▶ Goal of the exercise
Print the data that follows word for word, leaving out any picture.

▶ Given records

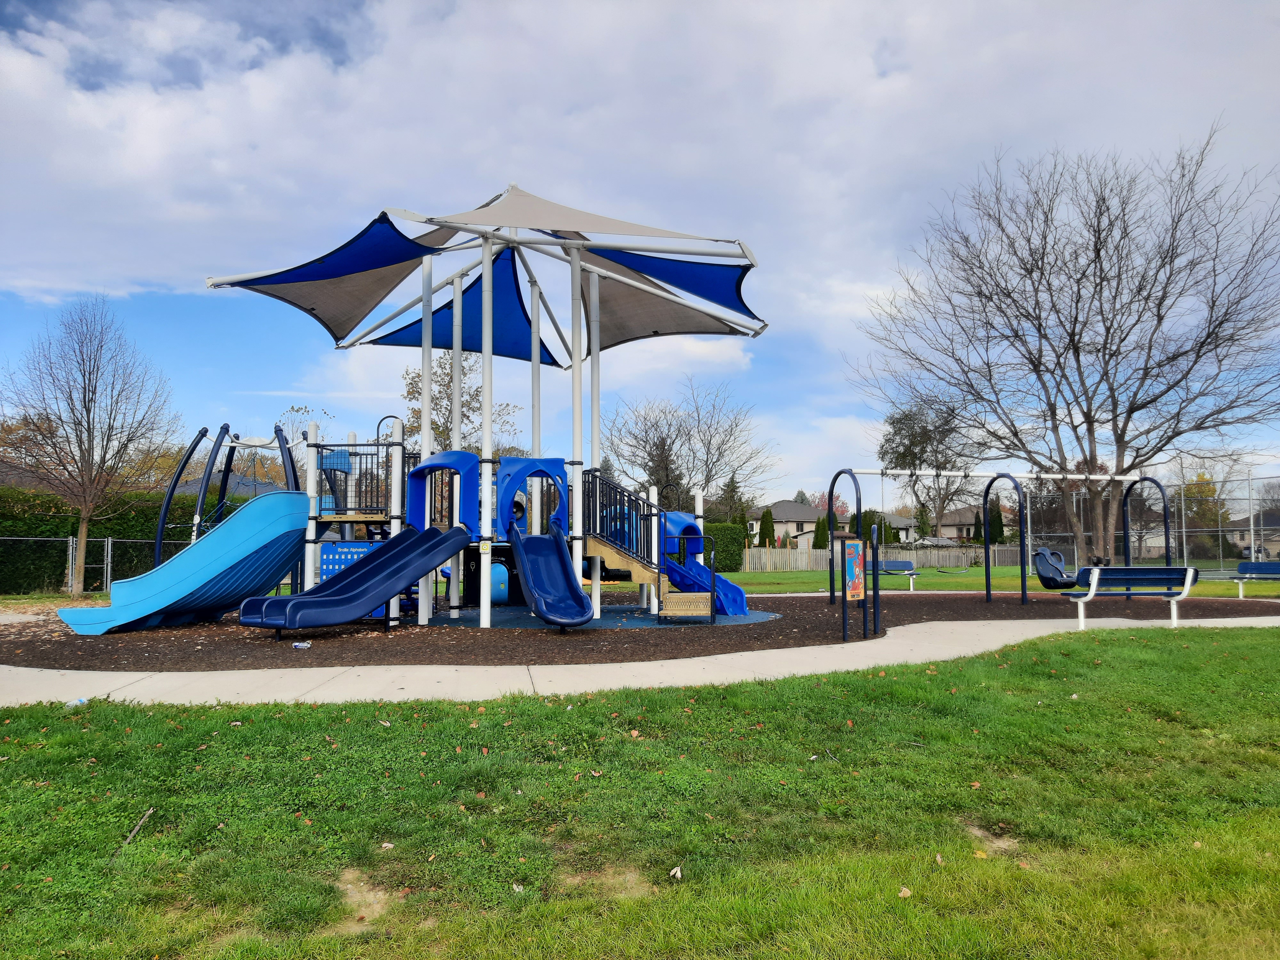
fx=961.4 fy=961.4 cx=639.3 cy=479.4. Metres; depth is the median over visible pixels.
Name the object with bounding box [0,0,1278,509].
sky
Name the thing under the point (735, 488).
evergreen tree
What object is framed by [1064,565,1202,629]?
bench
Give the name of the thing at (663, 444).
bare tree
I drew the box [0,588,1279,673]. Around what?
mulch bed
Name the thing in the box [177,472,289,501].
house
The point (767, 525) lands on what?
evergreen shrub
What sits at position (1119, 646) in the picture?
lawn
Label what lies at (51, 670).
pavement
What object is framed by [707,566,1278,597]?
far lawn
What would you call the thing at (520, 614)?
rubber mat
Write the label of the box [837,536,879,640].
sign
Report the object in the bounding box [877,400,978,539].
tree
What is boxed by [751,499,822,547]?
house
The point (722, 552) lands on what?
hedge
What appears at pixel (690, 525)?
blue slide
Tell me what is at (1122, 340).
bare tree
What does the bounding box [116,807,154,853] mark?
stick
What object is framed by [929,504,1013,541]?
house
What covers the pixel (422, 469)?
slide hood
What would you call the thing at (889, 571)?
bench
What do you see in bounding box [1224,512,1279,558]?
house
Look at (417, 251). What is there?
shade sail
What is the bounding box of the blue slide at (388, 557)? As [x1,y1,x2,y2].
[239,521,469,631]
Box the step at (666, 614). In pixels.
[660,592,712,621]
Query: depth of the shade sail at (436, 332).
17.08 m
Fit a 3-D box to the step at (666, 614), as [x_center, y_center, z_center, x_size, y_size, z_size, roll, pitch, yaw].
[0.617,1.676,12.516,0.600,0.369,0.594,0,-4,-1]
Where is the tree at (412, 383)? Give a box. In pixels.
[398,352,521,456]
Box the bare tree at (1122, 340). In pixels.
[847,126,1279,565]
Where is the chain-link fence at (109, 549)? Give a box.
[0,535,188,592]
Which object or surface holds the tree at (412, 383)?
on the ground
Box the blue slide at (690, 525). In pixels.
[660,515,749,617]
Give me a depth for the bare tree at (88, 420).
20.31 m
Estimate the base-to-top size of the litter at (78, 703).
0.065 m
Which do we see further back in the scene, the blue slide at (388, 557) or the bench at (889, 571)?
the bench at (889, 571)
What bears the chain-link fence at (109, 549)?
on the ground
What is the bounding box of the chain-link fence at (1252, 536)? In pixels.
[974,473,1279,579]
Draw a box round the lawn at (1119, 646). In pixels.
[0,624,1279,959]
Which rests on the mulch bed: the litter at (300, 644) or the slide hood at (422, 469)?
the litter at (300, 644)
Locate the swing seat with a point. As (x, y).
(1040, 560)
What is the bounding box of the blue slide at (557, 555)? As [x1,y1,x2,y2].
[495,456,592,625]
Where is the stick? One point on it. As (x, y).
(147, 816)
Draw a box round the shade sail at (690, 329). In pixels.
[569,244,761,343]
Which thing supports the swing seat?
hanging from the swing set
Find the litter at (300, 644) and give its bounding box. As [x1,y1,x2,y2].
[292,640,311,649]
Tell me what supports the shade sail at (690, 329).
attached to the playground structure at (536, 332)
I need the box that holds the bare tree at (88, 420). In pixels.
[0,295,178,601]
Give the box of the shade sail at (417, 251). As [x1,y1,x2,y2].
[211,212,449,343]
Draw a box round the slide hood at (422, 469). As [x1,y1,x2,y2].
[404,449,481,535]
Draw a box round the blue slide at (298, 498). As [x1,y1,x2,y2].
[57,486,310,632]
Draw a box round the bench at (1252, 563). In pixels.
[1230,560,1279,598]
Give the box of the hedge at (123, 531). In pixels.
[0,488,211,592]
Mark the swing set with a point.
(987, 552)
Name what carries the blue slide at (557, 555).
attached to the playground structure at (536, 332)
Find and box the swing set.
[828,466,1173,609]
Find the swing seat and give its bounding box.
[1032,546,1080,587]
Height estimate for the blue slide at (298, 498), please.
1.968 m
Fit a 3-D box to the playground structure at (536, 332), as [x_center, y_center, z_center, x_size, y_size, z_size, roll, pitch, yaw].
[-2.049,-0.896,14.317,7.438,6.033,7.228,0,-4,-1]
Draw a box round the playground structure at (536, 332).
[197,189,766,629]
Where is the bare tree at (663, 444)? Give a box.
[596,379,778,513]
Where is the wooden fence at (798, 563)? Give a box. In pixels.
[739,543,1030,570]
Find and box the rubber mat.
[438,603,780,629]
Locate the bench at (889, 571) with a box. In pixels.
[880,558,916,590]
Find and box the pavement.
[0,612,1279,710]
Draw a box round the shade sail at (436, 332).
[361,250,562,367]
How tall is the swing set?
2.537 m
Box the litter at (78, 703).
[65,696,88,708]
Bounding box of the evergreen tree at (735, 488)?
[713,473,749,522]
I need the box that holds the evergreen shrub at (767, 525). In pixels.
[758,507,775,546]
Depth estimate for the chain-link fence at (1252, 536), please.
26.33 m
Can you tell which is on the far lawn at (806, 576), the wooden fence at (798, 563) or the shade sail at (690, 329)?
the wooden fence at (798, 563)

▶ Result for this exercise
fx=961.4 fy=961.4 cx=639.3 cy=479.4. Metres; depth is the median over visible pixels.
Name the object with bounding box [0,0,1278,509].
sky
Name the thing under the point (735, 488).
evergreen tree
What object is framed by [1064,565,1202,629]?
bench
Give the name of the thing at (663, 444).
bare tree
I drew the box [0,588,1279,673]. Around what?
mulch bed
Name the thing in the box [177,472,289,501].
house
The point (767, 525) lands on what?
evergreen shrub
What sits at position (1119, 646) in the picture?
lawn
Label what lies at (51, 670).
pavement
What object is framed by [707,566,1278,597]?
far lawn
What would you call the thing at (520, 614)?
rubber mat
Write the label of the box [837,536,879,640].
sign
Report the object in the bounding box [877,400,978,539].
tree
What is boxed by [751,499,822,547]?
house
The point (722, 552) lands on what?
hedge
What appears at pixel (690, 525)?
blue slide
Tell me what is at (1122, 340).
bare tree
What does the bounding box [116,807,154,853] mark?
stick
What object is framed by [929,504,1013,541]?
house
What covers the pixel (422, 469)?
slide hood
What would you call the thing at (889, 571)?
bench
What do you see in bounding box [1224,512,1279,558]?
house
Look at (417, 251). What is there?
shade sail
What is the bounding box of the blue slide at (388, 557)? As [x1,y1,x2,y2].
[239,521,469,631]
Box the step at (666, 614). In pixels.
[660,592,712,621]
Query: depth of the shade sail at (436, 332).
17.08 m
Fit a 3-D box to the step at (666, 614), as [x_center, y_center, z_center, x_size, y_size, z_size, roll, pitch, yaw].
[0.617,1.676,12.516,0.600,0.369,0.594,0,-4,-1]
Where is the tree at (412, 383)? Give a box. In pixels.
[398,352,521,456]
Box the bare tree at (1122, 340). In pixels.
[847,126,1279,565]
Where is the chain-link fence at (109, 549)? Give a box.
[0,535,188,592]
Which object or surface holds the tree at (412, 383)?
on the ground
Box the blue slide at (690, 525). In pixels.
[660,515,749,617]
Give me a depth for the bare tree at (88, 420).
20.31 m
Estimate the base-to-top size of the litter at (78, 703).
0.065 m
Which do we see further back in the scene, the blue slide at (388, 557) or the bench at (889, 571)?
the bench at (889, 571)
What bears the chain-link fence at (109, 549)?
on the ground
What is the bounding box of the chain-link fence at (1252, 536)? In pixels.
[974,473,1279,579]
Draw a box round the lawn at (1119, 646). In pixels.
[0,624,1279,959]
Which rests on the mulch bed: the litter at (300, 644) or the slide hood at (422, 469)?
the litter at (300, 644)
Locate the swing seat with a point. As (x, y).
(1040, 560)
What is the bounding box of the blue slide at (557, 555)? As [x1,y1,x2,y2].
[495,456,592,625]
Where is the stick? One point on it. As (x, y).
(147, 816)
Draw a box round the shade sail at (690, 329). In pixels.
[569,244,761,343]
Which thing supports the swing seat?
hanging from the swing set
Find the litter at (300, 644) and give its bounding box. As [x1,y1,x2,y2].
[292,640,311,649]
Tell me what supports the shade sail at (690, 329).
attached to the playground structure at (536, 332)
I need the box that holds the bare tree at (88, 420). In pixels.
[0,295,178,601]
Give the box of the shade sail at (417, 251). As [x1,y1,x2,y2].
[211,212,449,343]
Draw a box round the slide hood at (422, 469). As [x1,y1,x2,y2].
[404,449,481,535]
Draw a box round the blue slide at (298, 498). As [x1,y1,x2,y2].
[57,486,310,632]
Draw a box round the bench at (1252, 563). In pixels.
[1230,560,1279,598]
Give the box of the hedge at (123, 531). In pixels.
[0,488,211,592]
Mark the swing set with a point.
(987, 552)
Name what carries the blue slide at (557, 555).
attached to the playground structure at (536, 332)
Find and box the swing set.
[828,466,1173,609]
Find the swing seat and give its bounding box.
[1032,546,1080,587]
Height estimate for the blue slide at (298, 498), please.
1.968 m
Fit a 3-D box to the playground structure at (536, 332), as [x_center, y_center, z_center, x_size, y_size, z_size, roll, pitch, yaw].
[-2.049,-0.896,14.317,7.438,6.033,7.228,0,-4,-1]
Draw a box round the playground structure at (536, 332).
[197,189,766,629]
Where is the bare tree at (663, 444)? Give a box.
[596,379,778,513]
Where is the wooden fence at (798, 563)? Give a box. In pixels.
[739,543,1030,570]
Find and box the rubber mat.
[438,603,780,629]
Locate the bench at (889, 571) with a box. In pixels.
[880,558,916,590]
Find and box the pavement.
[0,612,1279,710]
Draw a box round the shade sail at (436, 332).
[361,250,562,367]
How tall is the swing set?
2.537 m
Box the litter at (78, 703).
[65,696,88,708]
Bounding box of the evergreen tree at (735, 488)?
[713,473,749,522]
I need the box that holds the evergreen shrub at (767, 525). In pixels.
[758,507,775,546]
Depth estimate for the chain-link fence at (1252, 536), please.
26.33 m
Can you tell which is on the far lawn at (806, 576), the wooden fence at (798, 563) or the shade sail at (690, 329)?
the wooden fence at (798, 563)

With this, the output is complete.